Work to complete -> Would you return every line of the listing below that has "items" in it?

*-*-*

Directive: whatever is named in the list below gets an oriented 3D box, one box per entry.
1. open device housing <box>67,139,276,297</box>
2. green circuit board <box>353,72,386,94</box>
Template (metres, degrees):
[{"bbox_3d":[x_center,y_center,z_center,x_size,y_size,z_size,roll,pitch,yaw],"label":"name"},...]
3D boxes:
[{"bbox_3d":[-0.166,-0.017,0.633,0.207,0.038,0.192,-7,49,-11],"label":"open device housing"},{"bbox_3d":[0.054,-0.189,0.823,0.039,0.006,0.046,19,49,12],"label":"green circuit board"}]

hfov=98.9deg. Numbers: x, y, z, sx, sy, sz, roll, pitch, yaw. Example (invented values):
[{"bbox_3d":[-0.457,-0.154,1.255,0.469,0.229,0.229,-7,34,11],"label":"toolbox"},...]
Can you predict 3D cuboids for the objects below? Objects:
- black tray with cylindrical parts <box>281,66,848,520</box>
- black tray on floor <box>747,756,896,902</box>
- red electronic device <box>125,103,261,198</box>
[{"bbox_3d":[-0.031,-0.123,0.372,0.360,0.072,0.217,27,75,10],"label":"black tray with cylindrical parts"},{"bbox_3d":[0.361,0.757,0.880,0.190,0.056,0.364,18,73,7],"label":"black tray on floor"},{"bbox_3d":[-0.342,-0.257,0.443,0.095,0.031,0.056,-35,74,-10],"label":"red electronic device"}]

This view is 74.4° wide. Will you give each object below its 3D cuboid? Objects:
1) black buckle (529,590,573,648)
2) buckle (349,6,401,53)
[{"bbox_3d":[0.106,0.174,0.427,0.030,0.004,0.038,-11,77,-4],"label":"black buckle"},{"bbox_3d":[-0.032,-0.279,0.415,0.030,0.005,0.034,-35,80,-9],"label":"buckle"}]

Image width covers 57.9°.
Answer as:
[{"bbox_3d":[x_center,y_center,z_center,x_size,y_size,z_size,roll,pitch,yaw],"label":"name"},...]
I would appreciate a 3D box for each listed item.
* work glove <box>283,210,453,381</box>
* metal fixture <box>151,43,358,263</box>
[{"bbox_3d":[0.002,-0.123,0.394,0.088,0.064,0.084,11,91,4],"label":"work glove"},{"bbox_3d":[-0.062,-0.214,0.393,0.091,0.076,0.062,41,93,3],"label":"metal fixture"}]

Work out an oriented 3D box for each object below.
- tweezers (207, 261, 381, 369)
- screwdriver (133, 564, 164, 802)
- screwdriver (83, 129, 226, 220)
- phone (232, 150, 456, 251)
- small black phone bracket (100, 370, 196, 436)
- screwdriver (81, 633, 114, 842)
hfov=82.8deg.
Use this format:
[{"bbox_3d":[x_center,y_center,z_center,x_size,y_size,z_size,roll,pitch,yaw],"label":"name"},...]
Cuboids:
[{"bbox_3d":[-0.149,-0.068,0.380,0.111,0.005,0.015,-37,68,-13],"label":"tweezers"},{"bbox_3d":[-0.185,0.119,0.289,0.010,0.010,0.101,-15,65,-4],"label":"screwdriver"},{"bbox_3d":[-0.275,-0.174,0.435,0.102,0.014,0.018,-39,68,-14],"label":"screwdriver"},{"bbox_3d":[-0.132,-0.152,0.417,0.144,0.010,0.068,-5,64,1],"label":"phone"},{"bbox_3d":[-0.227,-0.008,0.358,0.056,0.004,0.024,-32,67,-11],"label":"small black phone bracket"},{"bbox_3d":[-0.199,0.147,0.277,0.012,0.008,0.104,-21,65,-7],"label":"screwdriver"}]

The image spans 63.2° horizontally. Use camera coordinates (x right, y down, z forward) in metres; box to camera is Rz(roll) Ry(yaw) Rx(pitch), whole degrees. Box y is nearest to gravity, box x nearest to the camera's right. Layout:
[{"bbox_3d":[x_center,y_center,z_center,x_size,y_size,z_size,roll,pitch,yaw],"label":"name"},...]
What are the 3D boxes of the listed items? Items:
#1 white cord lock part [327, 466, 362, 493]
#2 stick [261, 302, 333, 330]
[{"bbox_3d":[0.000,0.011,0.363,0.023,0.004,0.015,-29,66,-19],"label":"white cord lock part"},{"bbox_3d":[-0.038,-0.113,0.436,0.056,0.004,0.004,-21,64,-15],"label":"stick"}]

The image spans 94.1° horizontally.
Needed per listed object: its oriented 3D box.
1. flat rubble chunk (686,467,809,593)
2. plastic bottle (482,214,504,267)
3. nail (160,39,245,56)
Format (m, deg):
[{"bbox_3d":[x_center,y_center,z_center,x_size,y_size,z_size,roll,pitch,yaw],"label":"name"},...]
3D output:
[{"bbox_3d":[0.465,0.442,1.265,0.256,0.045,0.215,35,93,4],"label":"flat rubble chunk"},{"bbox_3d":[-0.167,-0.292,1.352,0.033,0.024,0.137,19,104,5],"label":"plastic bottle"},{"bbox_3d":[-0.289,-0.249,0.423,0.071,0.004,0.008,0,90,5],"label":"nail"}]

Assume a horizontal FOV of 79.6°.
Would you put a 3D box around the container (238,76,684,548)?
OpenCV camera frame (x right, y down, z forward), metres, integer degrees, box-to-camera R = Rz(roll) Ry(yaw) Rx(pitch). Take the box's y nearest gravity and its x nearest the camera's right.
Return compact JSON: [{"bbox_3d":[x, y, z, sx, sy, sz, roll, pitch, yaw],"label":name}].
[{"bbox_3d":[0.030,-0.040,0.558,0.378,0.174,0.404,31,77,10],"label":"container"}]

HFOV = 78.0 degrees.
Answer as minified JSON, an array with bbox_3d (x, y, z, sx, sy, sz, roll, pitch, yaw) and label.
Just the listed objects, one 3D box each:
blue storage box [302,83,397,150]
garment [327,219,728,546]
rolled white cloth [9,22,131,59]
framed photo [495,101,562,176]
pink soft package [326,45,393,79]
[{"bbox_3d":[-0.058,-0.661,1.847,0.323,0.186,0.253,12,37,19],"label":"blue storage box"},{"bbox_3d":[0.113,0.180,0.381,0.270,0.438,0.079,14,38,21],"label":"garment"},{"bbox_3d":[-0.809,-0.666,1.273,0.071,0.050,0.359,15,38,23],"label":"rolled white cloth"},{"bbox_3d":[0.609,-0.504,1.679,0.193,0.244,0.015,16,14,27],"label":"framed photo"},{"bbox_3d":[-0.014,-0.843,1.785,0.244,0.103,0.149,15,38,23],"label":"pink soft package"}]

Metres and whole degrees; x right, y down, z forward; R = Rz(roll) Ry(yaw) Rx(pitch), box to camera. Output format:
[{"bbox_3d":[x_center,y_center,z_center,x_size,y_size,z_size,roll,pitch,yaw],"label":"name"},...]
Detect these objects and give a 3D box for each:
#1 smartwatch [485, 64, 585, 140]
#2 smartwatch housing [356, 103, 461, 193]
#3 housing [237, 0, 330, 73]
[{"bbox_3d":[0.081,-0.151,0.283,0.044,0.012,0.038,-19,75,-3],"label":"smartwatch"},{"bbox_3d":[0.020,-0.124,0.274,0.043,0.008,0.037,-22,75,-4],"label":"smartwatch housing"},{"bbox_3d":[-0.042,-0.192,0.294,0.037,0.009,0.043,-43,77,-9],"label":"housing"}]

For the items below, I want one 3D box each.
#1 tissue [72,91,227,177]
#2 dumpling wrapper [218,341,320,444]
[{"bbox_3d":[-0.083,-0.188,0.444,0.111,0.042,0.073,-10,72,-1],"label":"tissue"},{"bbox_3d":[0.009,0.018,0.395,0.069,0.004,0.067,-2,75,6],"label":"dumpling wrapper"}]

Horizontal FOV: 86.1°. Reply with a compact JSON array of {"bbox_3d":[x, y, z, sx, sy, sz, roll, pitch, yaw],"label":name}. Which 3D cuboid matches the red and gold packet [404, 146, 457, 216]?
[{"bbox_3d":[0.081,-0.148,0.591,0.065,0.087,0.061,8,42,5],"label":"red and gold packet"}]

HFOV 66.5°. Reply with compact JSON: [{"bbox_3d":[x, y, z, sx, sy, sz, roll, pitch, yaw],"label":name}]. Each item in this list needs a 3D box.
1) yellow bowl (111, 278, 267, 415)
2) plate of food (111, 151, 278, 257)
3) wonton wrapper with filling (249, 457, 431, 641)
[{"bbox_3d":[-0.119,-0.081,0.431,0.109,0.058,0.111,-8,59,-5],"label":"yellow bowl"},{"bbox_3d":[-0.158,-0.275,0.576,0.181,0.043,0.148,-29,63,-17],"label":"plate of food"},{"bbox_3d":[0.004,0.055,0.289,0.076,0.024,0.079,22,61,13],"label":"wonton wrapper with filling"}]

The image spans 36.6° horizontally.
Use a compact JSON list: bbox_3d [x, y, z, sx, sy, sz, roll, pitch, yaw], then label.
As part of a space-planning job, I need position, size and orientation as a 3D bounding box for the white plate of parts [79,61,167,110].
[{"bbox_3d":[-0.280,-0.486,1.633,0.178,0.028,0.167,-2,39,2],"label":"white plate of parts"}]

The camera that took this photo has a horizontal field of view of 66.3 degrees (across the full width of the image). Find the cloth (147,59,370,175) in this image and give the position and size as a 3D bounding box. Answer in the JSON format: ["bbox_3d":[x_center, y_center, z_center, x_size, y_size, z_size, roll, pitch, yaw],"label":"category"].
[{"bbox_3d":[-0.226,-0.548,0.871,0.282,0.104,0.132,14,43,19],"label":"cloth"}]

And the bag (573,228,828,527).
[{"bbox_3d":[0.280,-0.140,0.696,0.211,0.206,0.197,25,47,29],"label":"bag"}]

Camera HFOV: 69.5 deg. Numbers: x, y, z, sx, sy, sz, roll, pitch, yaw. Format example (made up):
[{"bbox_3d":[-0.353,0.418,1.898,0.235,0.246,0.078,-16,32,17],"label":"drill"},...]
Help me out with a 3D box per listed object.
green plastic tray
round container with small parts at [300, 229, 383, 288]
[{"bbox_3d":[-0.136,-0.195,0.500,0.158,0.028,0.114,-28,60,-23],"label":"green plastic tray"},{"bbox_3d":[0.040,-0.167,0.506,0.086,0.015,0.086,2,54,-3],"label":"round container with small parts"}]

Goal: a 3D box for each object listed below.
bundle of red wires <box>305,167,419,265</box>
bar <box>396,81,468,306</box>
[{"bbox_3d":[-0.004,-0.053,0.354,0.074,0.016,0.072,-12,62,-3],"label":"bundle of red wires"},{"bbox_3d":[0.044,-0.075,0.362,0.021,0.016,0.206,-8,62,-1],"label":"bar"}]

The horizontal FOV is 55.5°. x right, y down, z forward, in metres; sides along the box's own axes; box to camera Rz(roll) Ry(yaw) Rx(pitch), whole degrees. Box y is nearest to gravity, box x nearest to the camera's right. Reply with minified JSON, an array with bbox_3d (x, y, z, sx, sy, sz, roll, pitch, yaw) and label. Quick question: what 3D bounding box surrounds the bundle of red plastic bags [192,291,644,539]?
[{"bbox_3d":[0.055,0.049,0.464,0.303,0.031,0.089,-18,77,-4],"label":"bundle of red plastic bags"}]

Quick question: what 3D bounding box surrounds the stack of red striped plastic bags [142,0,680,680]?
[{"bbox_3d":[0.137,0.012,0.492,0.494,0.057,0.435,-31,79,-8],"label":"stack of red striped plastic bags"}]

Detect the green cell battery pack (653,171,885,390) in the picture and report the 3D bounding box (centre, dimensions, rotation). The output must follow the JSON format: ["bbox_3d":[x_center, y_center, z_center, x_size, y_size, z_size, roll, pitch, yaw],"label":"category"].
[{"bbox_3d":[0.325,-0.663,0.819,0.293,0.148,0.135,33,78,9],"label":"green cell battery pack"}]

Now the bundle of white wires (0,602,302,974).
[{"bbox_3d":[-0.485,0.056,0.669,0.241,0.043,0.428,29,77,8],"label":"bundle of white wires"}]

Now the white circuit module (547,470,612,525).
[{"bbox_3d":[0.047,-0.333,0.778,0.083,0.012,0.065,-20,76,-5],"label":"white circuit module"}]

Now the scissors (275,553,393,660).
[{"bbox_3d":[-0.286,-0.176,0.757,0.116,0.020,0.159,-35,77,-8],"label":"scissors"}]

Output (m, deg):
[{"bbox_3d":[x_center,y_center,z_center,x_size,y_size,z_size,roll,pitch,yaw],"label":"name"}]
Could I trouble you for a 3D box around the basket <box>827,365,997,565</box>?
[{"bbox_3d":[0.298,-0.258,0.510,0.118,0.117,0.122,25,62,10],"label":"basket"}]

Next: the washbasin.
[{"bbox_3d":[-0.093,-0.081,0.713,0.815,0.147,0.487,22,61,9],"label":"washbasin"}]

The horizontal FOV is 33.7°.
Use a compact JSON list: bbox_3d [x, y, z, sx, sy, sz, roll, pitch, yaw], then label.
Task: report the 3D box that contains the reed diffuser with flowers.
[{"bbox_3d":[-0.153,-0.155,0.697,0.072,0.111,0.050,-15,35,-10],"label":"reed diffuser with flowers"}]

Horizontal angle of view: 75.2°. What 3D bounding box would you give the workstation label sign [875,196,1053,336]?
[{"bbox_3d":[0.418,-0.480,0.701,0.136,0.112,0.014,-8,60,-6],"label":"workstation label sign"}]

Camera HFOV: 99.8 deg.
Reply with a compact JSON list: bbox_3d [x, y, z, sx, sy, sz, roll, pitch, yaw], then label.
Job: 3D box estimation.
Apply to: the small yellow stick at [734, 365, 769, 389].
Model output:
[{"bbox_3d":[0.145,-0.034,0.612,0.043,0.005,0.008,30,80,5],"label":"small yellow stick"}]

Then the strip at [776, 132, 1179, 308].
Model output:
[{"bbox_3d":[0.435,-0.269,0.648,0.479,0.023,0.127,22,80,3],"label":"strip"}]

*-*-*

Solution to the exercise ->
What are the 3D boxes of the listed items? Items:
For the items below, I want one 3D box each.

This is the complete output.